Sunday, October 05, 2008

Books in the Mail (W/E 10/04/2008)

Seven for a Secret by Elizabeth Bear Subterranean Press, (Hardcover early 2009) – I’ve only read Bear’s short fiction in various anthologies, but I’ve really enjoyed it. This sounds interesting and hopefully, I’ll be able to get to it.

The sequel to New Amsterdam! - The wampyr has walked the dark streets of the world's great cities for a thousand years. In that time, he has worn out many names--and even more compatriots.

Now, so that one of those companions may die where she once lived, he has come again to the City of London. In 1938, where the ghosts of centuries of war haunt rain-grey streets and the Prussian Chancellor's army of occupation rules with an iron hand.

Here he will meet his own ghosts, the remembrances of loves mortal--and immortal. And here he will face the Chancellor's secret weapon: a human child.


Fast Forward 2 edited by Lou Anders (Pyr, (Trade Paperback 10/3/2008) – I read Fast Forward 1 Last year and thought it was a very strong collection, which illustrates Anders’ ability as an Editor both of the short form and of the long form. This volume includes stories from the following:
Paul Cornell; Kay Kenyon; Chris Nakashima-Brown; Nancy Kress; Jack Skillingstead; Cory Doctorow and Benjamin Rosenbaum; Jack McDevitt; Paul McAuley; Mike Resnick and Pat Cadigan; Ian McDonald; Kristine Kathryn Rusch; Karl Schroeder and Tobias S. Buckell; Jeff Carlson; and Paolo Bacigalupi.

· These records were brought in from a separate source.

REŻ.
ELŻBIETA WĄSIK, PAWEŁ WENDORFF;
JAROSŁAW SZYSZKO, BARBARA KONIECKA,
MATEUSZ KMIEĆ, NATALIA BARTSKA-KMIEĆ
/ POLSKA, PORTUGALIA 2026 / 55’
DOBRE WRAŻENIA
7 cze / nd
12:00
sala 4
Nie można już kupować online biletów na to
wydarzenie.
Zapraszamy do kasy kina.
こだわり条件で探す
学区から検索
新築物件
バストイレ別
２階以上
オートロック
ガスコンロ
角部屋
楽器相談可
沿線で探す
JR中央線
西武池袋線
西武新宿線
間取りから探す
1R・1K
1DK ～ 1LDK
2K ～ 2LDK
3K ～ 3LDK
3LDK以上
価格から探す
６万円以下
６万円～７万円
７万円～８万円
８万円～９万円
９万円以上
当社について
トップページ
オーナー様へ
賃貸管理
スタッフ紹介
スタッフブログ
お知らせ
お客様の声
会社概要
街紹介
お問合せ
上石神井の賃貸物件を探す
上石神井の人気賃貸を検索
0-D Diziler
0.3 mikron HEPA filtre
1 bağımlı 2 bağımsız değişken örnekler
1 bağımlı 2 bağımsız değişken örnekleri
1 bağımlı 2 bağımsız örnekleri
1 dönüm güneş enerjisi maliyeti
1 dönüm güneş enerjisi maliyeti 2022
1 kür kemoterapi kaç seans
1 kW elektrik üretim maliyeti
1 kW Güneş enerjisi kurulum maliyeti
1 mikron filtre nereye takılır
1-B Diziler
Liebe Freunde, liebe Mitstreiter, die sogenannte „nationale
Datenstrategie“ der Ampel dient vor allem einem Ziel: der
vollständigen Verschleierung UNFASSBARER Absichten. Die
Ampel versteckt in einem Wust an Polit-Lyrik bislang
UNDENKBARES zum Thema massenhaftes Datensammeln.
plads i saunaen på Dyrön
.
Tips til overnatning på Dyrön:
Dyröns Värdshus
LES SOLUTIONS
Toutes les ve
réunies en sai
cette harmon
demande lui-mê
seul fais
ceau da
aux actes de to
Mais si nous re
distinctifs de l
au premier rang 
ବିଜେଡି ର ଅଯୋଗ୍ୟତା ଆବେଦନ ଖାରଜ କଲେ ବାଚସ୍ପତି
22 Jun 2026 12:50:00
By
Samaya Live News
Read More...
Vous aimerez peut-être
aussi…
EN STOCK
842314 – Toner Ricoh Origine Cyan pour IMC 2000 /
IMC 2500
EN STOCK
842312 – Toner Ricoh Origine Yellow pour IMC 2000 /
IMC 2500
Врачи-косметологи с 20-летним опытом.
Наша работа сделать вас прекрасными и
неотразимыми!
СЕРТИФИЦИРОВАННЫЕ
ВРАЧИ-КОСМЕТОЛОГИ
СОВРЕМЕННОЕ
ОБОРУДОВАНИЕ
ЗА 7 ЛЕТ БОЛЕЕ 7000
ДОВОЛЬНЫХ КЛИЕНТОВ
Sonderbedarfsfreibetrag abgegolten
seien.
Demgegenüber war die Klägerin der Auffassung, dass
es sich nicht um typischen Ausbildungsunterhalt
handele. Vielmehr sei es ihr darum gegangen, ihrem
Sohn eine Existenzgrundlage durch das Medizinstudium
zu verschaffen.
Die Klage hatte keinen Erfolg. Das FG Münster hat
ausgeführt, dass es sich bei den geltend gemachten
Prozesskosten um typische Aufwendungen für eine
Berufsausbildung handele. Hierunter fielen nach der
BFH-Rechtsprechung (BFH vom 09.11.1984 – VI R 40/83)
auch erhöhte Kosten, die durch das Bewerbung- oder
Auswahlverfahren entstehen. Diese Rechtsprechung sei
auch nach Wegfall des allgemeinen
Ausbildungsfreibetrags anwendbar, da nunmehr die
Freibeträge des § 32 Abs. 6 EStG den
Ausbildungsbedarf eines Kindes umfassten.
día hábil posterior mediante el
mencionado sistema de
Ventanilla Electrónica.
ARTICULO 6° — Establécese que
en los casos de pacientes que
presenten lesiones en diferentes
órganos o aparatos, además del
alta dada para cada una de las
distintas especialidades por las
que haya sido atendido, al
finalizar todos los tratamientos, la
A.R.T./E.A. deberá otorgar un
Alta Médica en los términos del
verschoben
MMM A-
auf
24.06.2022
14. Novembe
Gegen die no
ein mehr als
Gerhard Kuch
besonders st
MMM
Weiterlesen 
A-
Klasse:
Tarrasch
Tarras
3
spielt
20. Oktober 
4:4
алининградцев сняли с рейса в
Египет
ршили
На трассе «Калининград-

A Fantasy Medley edited by Yanni Kuznia (Subterranean Press , Hardcover 3/01/2009) With two writers whose work I really enjoy and another writer I’ve been wanting to sample for a while, this looks like a terrific collection.

A Fantasy Medley features the superlative storytelling abilities of four diverse authors:
In Zen and the Art of Vampirism Zoe Takano, the only vampire in Toronto, a city filled with supernatural creatures of Kelley Armstrong’s Otherworld, finds her place in the hierarchy threatened by two interlopers.

Riding the Shore of the River of Death returns us to the world of Kate Elliott’s Crown of Stars. Kareka, daughter of the begh of the Kirshat, hunts to take a man’s head. It is her last opportunity to prove herself as a man or else she will find herself restricted to the role of woman and wife in the clan forever.

Robin Hobb revisits her Farseer world in Words Like Coins. Mirrifen, a failed hedge-witch’s apprentice who has married to find security finds that threatened by a severe drought and the appearance of a pregnant female pecksie.

C.E. Murphy takes us to frozen Moscow in From Russia, with Love. Baba Yaga’s daughter is a barmaid at a dive when Janx and Eliseo Daisani walk in. They discover, as they compete for the girl’s affections, that Baba Yaga has plans for Janx and that her beautiful daughter had merely been the bait.